Alas, the vote on the next president of the United States is not up to us Europeans. Instead, today on November 3rd, millions of Americans will make their way to the ballots and cast their own votes in this crucial election and while current polling is showing a comfortable lead for Biden nationally as well as in most swing states, this election could still very well go either way.
How do our own pre-election survey results compare to others that have recently been published? Let’s have a look at this recent YouGov analysis which questioned respondents in the UK, Germany, France, Denmark, Sweden, Spain and Italy between the 15th of September and 4th of October.
Similar to our own survey, YouGov also asked Europeans which candidate they would prefer as the next US President. The results are just as clear. Across the 7 European countries surveyed by YouGov an average of 65% of respondents want to see Joe Biden beat Donald Trump, while only 14% of Europeans would rather see Trump emerge victorious from the election. This gap was most striking in Denmark, where 80% of the population is in support of Joe Biden and only 6% of in favour of Trump. Note that the even higher support numbers for Biden in the YouGov data, compared to our own eupinions data, can be explained through a slightly different wording. While we have asked Europeans who they would vote for themselves, YouGov asked respondents to state which candidate they wished Americans chose. As a result, our sample has a rather large group of respondents stating they’d vote for neither candidate, even though they might still have a preference as to who of the two candidates should rather win the election. YouGov has also asked a number of additional questions that we’d like to report on as well.
Firstly, their analysis shows that while Europeans do have a clear favourite in former US Vice President Joe Biden, they are far less certain about the actual outcome of today's election. Even though respondents in all countries surveyed thought it was more likely than not that Biden will win over Trump, Denmark was the only country where an absolute majority actually held that believe.

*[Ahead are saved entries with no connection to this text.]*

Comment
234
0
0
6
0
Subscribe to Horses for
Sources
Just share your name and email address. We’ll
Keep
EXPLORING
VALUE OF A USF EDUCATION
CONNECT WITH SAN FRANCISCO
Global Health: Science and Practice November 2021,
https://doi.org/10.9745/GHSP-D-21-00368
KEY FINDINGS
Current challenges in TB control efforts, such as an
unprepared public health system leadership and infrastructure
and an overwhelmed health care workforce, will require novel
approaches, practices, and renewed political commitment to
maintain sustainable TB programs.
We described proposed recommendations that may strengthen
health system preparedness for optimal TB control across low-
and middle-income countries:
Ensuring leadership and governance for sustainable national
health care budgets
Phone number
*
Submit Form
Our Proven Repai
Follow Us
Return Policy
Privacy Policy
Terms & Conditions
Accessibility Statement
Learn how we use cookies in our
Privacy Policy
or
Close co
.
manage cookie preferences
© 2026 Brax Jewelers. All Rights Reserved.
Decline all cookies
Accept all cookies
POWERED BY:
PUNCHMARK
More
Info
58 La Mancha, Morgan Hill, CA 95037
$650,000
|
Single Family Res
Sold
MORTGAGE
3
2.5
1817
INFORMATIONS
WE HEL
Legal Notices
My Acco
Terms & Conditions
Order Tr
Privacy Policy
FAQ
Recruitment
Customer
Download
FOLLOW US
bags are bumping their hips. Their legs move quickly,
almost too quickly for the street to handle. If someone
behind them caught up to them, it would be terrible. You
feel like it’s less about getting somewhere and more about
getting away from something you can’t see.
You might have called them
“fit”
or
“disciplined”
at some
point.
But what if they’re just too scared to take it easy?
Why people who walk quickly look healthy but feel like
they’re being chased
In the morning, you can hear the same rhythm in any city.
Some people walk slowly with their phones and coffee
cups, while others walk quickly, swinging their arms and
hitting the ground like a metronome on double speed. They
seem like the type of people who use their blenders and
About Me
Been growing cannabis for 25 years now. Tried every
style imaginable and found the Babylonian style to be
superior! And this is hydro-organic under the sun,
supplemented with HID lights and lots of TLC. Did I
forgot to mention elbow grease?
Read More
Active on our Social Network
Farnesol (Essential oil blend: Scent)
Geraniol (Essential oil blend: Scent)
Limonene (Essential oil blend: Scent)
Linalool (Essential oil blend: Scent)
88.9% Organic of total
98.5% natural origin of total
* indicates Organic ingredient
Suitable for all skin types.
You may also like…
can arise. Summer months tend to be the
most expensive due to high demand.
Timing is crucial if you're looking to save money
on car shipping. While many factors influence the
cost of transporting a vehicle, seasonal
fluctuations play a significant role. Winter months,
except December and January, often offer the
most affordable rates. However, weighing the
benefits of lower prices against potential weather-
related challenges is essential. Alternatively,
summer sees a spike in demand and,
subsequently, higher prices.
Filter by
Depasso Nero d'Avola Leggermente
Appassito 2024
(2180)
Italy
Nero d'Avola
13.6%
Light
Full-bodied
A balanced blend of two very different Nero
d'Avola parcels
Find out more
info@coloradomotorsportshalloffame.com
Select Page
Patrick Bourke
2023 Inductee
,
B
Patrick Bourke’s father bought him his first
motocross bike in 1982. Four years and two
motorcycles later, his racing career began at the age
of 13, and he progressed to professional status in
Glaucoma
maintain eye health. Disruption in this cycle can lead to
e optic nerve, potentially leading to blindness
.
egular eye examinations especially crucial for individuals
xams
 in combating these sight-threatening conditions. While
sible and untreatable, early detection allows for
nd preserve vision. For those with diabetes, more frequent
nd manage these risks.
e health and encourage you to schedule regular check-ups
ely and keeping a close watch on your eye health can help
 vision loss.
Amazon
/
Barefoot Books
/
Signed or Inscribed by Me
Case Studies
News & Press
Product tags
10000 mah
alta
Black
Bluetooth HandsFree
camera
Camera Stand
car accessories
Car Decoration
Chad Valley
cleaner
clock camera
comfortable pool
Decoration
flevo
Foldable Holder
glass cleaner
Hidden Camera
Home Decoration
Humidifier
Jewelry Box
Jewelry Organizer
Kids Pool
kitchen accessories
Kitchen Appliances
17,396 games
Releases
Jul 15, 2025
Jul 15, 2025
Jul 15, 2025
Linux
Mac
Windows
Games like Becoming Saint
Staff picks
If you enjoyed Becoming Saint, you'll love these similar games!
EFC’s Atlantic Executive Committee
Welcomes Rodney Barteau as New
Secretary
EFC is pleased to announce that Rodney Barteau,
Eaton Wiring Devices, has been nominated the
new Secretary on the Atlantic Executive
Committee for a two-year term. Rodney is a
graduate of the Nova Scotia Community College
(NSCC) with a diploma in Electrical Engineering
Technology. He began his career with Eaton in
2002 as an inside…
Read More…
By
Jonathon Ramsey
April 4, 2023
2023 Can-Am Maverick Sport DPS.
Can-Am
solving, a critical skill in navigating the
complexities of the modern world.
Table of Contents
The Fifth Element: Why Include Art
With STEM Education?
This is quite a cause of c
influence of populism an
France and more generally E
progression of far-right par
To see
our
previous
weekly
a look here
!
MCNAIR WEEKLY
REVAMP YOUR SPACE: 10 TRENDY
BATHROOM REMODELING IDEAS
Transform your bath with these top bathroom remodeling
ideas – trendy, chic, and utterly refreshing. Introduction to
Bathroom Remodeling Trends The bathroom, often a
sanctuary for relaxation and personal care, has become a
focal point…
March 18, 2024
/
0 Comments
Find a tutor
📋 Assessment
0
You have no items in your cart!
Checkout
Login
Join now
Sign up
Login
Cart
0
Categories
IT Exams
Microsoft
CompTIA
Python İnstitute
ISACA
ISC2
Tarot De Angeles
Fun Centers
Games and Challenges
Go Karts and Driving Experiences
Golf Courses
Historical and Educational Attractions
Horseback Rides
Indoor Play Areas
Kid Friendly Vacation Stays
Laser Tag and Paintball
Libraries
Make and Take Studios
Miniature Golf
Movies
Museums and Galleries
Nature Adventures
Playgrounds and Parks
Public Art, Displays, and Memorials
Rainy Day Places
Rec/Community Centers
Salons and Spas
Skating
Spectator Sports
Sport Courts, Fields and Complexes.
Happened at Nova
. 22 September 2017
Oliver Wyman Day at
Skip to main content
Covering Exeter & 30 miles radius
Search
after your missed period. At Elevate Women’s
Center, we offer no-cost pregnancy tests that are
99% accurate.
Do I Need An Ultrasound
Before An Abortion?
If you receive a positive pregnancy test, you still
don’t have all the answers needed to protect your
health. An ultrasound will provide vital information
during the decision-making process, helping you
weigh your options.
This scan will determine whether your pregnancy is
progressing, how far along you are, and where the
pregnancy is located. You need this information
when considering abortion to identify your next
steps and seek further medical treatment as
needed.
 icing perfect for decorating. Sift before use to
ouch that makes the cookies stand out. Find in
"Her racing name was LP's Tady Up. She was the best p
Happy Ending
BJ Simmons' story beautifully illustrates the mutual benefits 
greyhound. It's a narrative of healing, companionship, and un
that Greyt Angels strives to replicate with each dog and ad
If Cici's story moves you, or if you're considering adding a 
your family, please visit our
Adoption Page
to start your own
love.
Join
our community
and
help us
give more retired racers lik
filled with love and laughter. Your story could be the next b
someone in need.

Secondly, Europeans also voiced serious doubts about the US presidential election process and the fairness of the upcoming election. Across the seven European countries in the YouGov sample, an average of 44% of respondents thought that that the upcoming election would be either "mostly not free and fair" or "not free or fair at all", while just 5% of European respondents believed that the election would be completely free and fair. Europeans appear to have lost trust in a well-functioning US democracy, a sentiment that also came through in our own analysis when we asked Europeans to what extend they believed democracy in the US to be effective or ineffective (see figure 2). On average, 52% of EU citizens in our survey answered that they saw the US as an ineffective democracy, with the exception of Poland where 77% continue to believe the US democracy is effective.